**What the exercise asks**
The answer should be every line below, repeated exactly, with the images left out.
------------------------------------
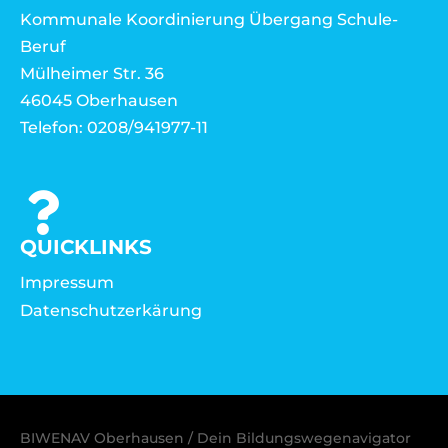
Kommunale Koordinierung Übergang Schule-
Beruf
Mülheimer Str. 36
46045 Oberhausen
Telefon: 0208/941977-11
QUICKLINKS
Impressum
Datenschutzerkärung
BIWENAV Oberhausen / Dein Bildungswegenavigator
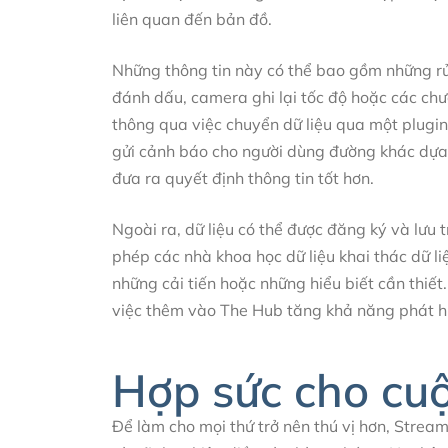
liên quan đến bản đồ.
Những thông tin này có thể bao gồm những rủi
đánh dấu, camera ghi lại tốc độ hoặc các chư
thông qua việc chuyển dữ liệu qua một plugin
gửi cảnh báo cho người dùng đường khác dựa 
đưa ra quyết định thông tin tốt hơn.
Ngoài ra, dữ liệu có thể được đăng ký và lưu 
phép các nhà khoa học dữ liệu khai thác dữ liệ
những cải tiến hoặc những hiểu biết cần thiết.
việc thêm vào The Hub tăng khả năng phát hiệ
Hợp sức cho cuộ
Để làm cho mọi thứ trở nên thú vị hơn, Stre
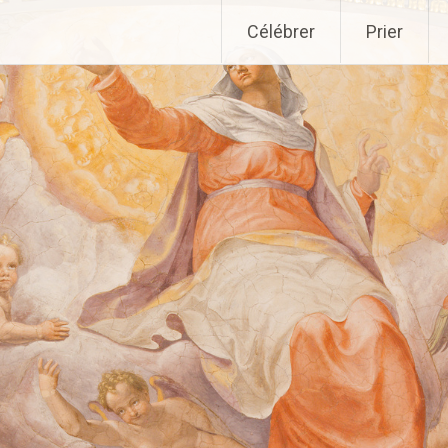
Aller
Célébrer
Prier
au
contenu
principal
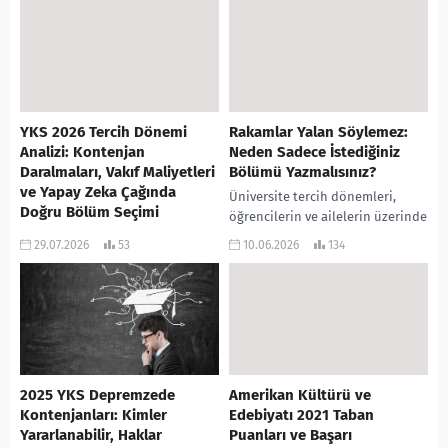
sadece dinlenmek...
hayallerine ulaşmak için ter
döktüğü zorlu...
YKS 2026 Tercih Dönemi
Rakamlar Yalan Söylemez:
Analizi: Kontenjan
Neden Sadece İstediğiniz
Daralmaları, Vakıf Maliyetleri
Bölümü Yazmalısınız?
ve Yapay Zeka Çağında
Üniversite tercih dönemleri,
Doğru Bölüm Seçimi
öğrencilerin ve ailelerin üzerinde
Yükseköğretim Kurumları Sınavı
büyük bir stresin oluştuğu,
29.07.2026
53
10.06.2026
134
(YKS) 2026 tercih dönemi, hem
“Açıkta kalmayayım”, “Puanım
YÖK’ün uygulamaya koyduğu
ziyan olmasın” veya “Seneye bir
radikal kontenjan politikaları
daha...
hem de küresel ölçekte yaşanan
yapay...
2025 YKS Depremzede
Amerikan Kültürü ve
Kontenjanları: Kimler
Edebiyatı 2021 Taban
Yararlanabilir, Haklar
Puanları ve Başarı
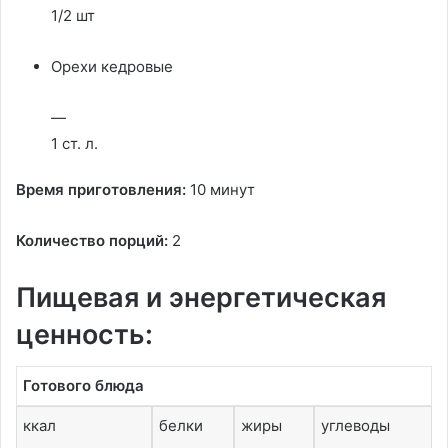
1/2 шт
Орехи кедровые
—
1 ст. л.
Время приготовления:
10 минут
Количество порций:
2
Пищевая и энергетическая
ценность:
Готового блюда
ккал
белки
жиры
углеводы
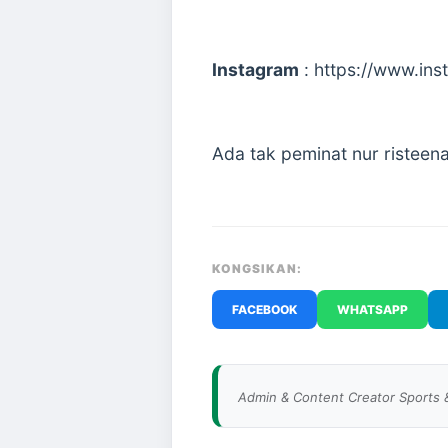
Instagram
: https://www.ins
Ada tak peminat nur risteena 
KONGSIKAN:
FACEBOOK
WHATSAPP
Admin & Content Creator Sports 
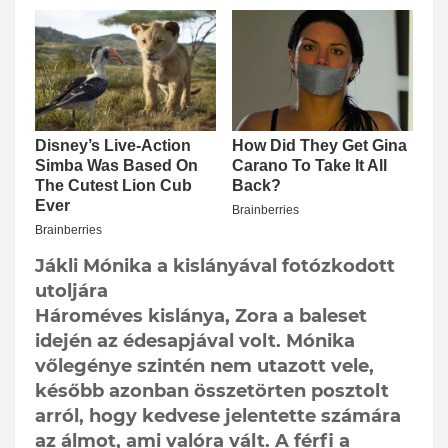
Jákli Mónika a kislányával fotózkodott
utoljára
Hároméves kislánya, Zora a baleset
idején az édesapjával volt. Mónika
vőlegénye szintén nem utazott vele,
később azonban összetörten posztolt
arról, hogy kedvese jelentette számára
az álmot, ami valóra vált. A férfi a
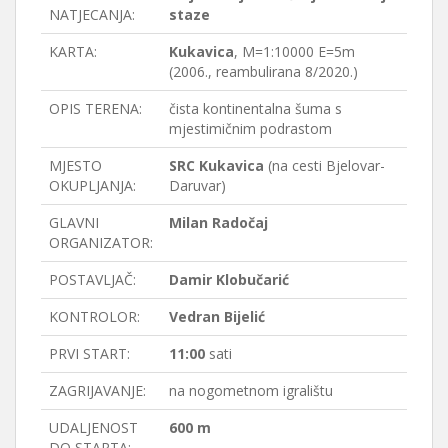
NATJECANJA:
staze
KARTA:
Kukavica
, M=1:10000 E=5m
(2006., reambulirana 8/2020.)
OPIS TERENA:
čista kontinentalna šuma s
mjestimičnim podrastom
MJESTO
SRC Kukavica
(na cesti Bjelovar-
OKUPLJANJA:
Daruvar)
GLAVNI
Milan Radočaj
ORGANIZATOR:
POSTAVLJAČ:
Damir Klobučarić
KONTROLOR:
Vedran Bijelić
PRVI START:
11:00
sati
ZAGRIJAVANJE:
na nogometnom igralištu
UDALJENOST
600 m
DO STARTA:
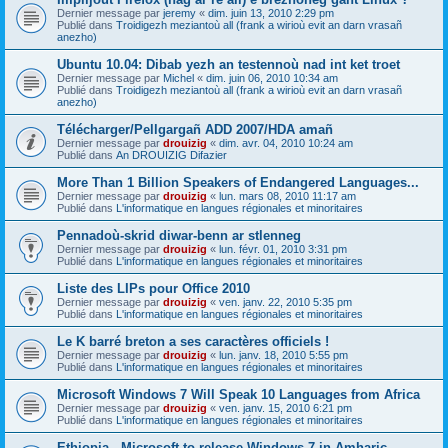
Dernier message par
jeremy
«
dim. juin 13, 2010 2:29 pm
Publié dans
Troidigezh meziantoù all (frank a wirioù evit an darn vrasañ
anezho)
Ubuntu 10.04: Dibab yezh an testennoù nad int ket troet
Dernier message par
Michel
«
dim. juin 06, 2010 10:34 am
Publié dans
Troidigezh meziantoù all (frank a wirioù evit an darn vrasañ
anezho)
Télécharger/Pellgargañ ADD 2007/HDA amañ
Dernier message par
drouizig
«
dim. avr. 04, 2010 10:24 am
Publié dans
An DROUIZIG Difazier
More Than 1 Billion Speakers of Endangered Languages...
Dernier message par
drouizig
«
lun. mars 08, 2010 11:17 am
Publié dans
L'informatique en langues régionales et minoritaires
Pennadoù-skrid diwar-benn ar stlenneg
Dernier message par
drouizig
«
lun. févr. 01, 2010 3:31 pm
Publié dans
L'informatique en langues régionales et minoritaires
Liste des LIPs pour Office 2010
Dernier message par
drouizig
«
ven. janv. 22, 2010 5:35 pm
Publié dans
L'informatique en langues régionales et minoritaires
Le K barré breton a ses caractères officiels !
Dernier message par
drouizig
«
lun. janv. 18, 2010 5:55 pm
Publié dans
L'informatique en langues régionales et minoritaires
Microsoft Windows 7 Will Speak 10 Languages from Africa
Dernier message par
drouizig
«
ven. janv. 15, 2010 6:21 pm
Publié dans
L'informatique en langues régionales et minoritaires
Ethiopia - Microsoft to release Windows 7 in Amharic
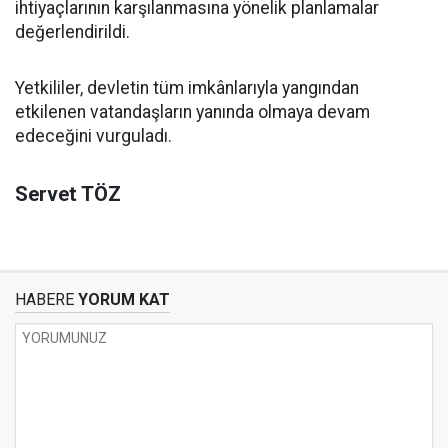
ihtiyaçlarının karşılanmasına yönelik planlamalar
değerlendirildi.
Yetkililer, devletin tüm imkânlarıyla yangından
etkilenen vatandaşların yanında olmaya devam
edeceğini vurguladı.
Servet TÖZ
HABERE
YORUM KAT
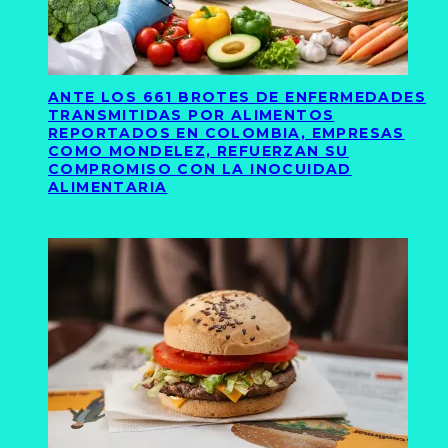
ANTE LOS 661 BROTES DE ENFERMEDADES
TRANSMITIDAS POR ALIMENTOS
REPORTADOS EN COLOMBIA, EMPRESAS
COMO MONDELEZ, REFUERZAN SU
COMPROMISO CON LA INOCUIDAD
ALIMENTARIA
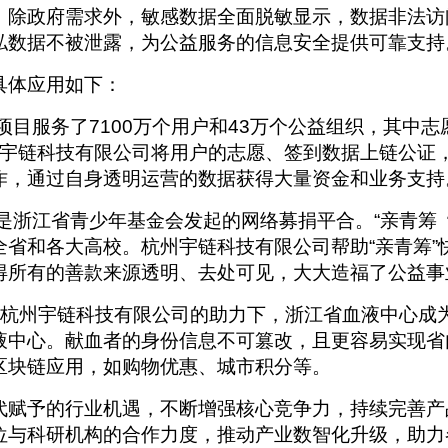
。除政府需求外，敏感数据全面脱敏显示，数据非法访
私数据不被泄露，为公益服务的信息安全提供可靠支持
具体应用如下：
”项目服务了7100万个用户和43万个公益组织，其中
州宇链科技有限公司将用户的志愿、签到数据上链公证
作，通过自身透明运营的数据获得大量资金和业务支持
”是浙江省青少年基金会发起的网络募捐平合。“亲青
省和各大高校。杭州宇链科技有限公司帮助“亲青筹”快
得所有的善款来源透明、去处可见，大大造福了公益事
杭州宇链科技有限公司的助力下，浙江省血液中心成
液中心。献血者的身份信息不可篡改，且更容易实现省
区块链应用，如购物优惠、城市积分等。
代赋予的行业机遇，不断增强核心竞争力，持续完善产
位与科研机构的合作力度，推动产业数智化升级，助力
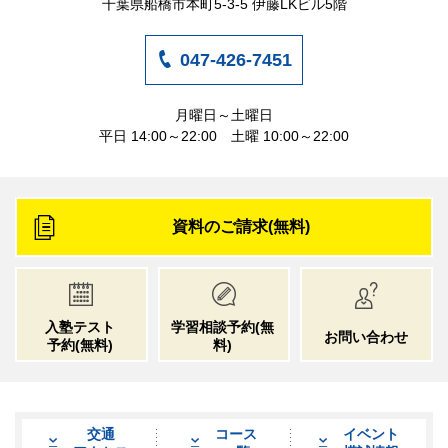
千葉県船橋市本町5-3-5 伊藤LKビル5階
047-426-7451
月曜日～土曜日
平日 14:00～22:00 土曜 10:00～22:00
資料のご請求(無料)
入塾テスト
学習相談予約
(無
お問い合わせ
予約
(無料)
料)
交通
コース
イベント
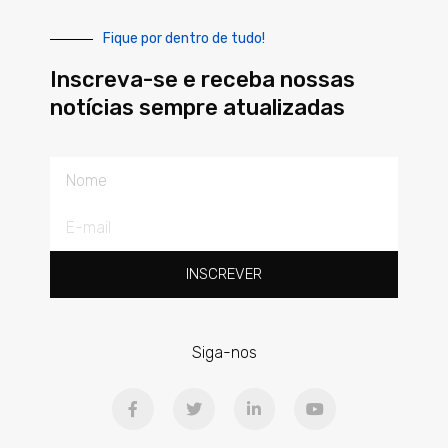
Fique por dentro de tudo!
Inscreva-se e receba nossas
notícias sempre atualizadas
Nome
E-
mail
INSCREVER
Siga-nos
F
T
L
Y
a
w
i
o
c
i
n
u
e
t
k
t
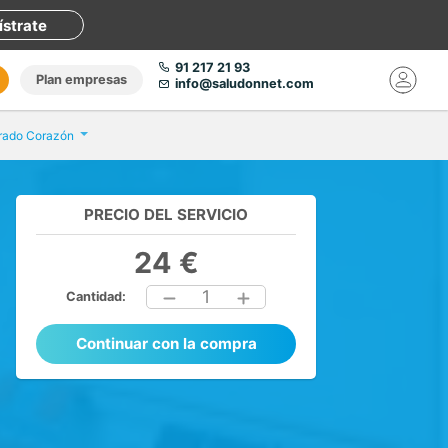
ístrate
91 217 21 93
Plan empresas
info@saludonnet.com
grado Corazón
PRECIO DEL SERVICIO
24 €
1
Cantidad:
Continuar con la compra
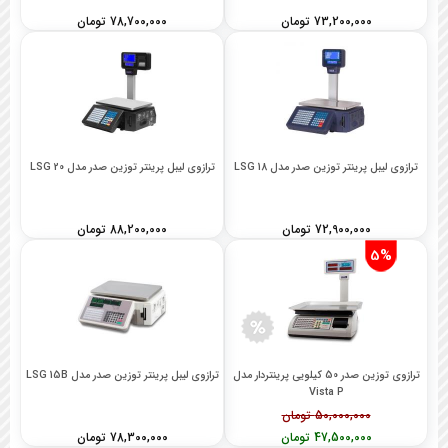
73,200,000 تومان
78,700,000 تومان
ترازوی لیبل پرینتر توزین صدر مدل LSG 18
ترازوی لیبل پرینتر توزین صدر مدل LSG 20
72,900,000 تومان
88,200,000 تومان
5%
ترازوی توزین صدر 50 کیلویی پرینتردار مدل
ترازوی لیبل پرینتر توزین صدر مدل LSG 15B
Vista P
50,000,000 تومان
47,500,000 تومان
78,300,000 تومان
------------------------------------
**Response to the exercise**
Kommunale Koordinierung Übergang Schule-
Beruf
Mülheimer Str. 36
46045 Oberhausen
Telefon: 0208/941977-11
QUICKLINKS
Impressum
Datenschutzerkärung
BIWENAV Oberhausen / Dein Bildungswegenavigator
liên quan đến bản đồ.
Những thông tin này có thể bao gồm những rủi
đánh dấu, camera ghi lại tốc độ hoặc các chư
thông qua việc chuyển dữ liệu qua một plugin
gửi cảnh báo cho người dùng đường khác dựa 
đưa ra quyết định thông tin tốt hơn.
Ngoài ra, dữ liệu có thể được đăng ký và lưu 
phép các nhà khoa học dữ liệu khai thác dữ liệ
những cải tiến hoặc những hiểu biết cần thiết.
việc thêm vào The Hub tăng khả năng phát hiệ
Hợp sức cho cuộ
Để làm cho mọi thứ trở nên thú vị hơn, Stre
Aller
Célébrer
Prier
au
contenu
principal
sadece dinlenmek...
hayallerine ulaşmak için ter
döktüğü zorlu...
YKS 2026 Tercih Dönemi
Rakamlar Yalan Söylemez:
Analizi: Kontenjan
Neden Sadece İstediğiniz
Daralmaları, Vakıf Maliyetleri
Bölümü Yazmalısınız?
ve Yapay Zeka Çağında
Üniversite tercih dönemleri,
Doğru Bölüm Seçimi
öğrencilerin ve ailelerin üzerinde
Yükseköğretim Kurumları Sınavı
büyük bir stresin oluştuğu,
29.07.2026
53
10.06.2026
134
(YKS) 2026 tercih dönemi, hem
“Açıkta kalmayayım”, “Puanım
YÖK’ün uygulamaya koyduğu
ziyan olmasın” veya “Seneye bir
radikal kontenjan politikaları
daha...
hem de küresel ölçekte yaşanan
yapay...
2025 YKS Depremzede
Amerikan Kültürü ve
Kontenjanları: Kimler
Edebiyatı 2021 Taban
Yararlanabilir, Haklar
Puanları ve Başarı
1/2 шт
Орехи кедровые
—
1 ст. л.
Время приготовления:
10 минут
Количество порций:
2
Пищевая и энергетическая
ценность:
Готового блюда
ккал
белки
жиры
углеводы
Instagram
: https://www.ins
Ada tak peminat nur risteena 
KONGSIKAN:
FACEBOOK
WHATSAPP
Admin & Content Creator Sports 
Jákli Mónika a kislányával fotózkodott
utoljára
Hároméves kislánya, Zora a baleset
idején az édesapjával volt. Mónika
vőlegénye szintén nem utazott vele,
később azonban összetörten posztolt
arról, hogy kedvese jelentette számára
az álmot, ami valóra vált. A férfi a
NATJECANJA:
staze
KARTA:
Kukavica
, M=1:10000 E=5m
(2006., reambulirana 8/2020.)
OPIS TERENA:
čista kontinentalna šuma s
mjestimičnim podrastom
MJESTO
SRC Kukavica
(na cesti Bjelovar-
OKUPLJANJA:
Daruvar)
GLAVNI
Milan Radočaj
ORGANIZATOR:
POSTAVLJAČ:
Damir Klobučarić
KONTROLOR:
Vedran Bijelić
PRVI START:
11:00
sati
ZAGRIJAVANJE:
na nogometnom igralištu
UDALJENOST
600 m
DO STARTA:
Dernier message par
jeremy
«
dim. juin 13, 2010 2:29 pm
Publié dans
Troidigezh meziantoù all (frank a wirioù evit an darn vrasañ
anezho)
Ubuntu 10.04: Dibab yezh an testennoù nad int ket troet
Dernier message par
Michel
«
dim. juin 06, 2010 10:34 am
Publié dans
Troidigezh meziantoù all (frank a wirioù evit an darn vrasañ
anezho)
Télécharger/Pellgargañ ADD 2007/HDA amañ
Dernier message par
drouizig
«
dim. avr. 04, 2010 10:24 am
Publié dans
An DROUIZIG Difazier
More Than 1 Billion Speakers of Endangered Languages...
Dernier message par
drouizig
«
lun. mars 08, 2010 11:17 am
Publié dans
L'informatique en langues régionales et minoritaires
Pennadoù-skrid diwar-benn ar stlenneg
Dernier message par
drouizig
«
lun. févr. 01, 2010 3:31 pm
Publié dans
L'informatique en langues régionales et minoritaires
Liste des LIPs pour Office 2010
Dernier message par
drouizig
«
ven. janv. 22, 2010 5:35 pm
Publié dans
L'informatique en langues régionales et minoritaires
Le K barré breton a ses caractères officiels !
Dernier message par
drouizig
«
lun. janv. 18, 2010 5:55 pm
Publié dans
L'informatique en langues régionales et minoritaires
Microsoft Windows 7 Will Speak 10 Languages from Africa
Dernier message par
drouizig
«
ven. janv. 15, 2010 6:21 pm
Publié dans
L'informatique en langues régionales et minoritaires
Ethiopia - Microsoft to release Windows 7 in Amharic
ihtiyaçlarının karşılanmasına yönelik planlamalar
değerlendirildi.
Yetkililer, devletin tüm imkânlarıyla yangından
etkilenen vatandaşların yanında olmaya devam
edeceğini vurguladı.
Servet TÖZ
HABERE
YORUM KAT
ANTE LOS 661 BROTES DE ENFERMEDADES
TRANSMITIDAS POR ALIMENTOS
REPORTADOS EN COLOMBIA, EMPRESAS
COMO MONDELEZ, REFUERZAN SU
COMPROMISO CON LA INOCUIDAD
ALIMENTARIA
。除政府需求外，敏感数据全面脱敏显示，数据非法访
私数据不被泄露，为公益服务的信息安全提供可靠支持
具体应用如下：
”项目服务了7100万个用户和43万个公益组织，其中
州宇链科技有限公司将用户的志愿、签到数据上链公证
作，通过自身透明运营的数据获得大量资金和业务支持
”是浙江省青少年基金会发起的网络募捐平合。“亲青
省和各大高校。杭州宇链科技有限公司帮助“亲青筹”快
得所有的善款来源透明、去处可见，大大造福了公益事
杭州宇链科技有限公司的助力下，浙江省血液中心成
液中心。献血者的身份信息不可篡改，且更容易实现省
区块链应用，如购物优惠、城市积分等。
代赋予的行业机遇，不断增强核心竞争力，持续完善产
位与科研机构的合作力度，推动产业数智化升级，助力
千葉県船橋市本町5-3-5 伊藤LKビル5階
047-426-7451
月曜日～土曜日
平日 14:00～22:00 土曜 10:00～22:00
資料のご請求(無料)
入塾テスト
学習相談予約
(無
お問い合わせ
予約
(無料)
料)
交通
コース
イベント
Fique por dentro de tudo!
Inscreva-se e receba nossas
notícias sempre atualizadas
Nome
E-
mail
INSCREVER
Siga-nos
F
T
L
Y
a
w
i
o
c
i
n
u
e
t
k
t
ístrate
91 217 21 93
Plan empresas
info@saludonnet.com
grado Corazón
PRECIO DEL SERVICIO
24 €
1
Cantidad:
Continuar con la compra
73,200,000 تومان
78,700,000 تومان
ترازوی لیبل پرینتر توزین صدر مدل LSG 18
ترازوی لیبل پرینتر توزین صدر مدل LSG 20
72,900,000 تومان
88,200,000 تومان
5%
ترازوی توزین صدر 50 کیلویی پرینتردار مدل
ترازوی لیبل پرینتر توزین صدر مدل LSG 15B
Vista P
50,000,000 تومان
47,500,000 تومان
78,300,000 تومان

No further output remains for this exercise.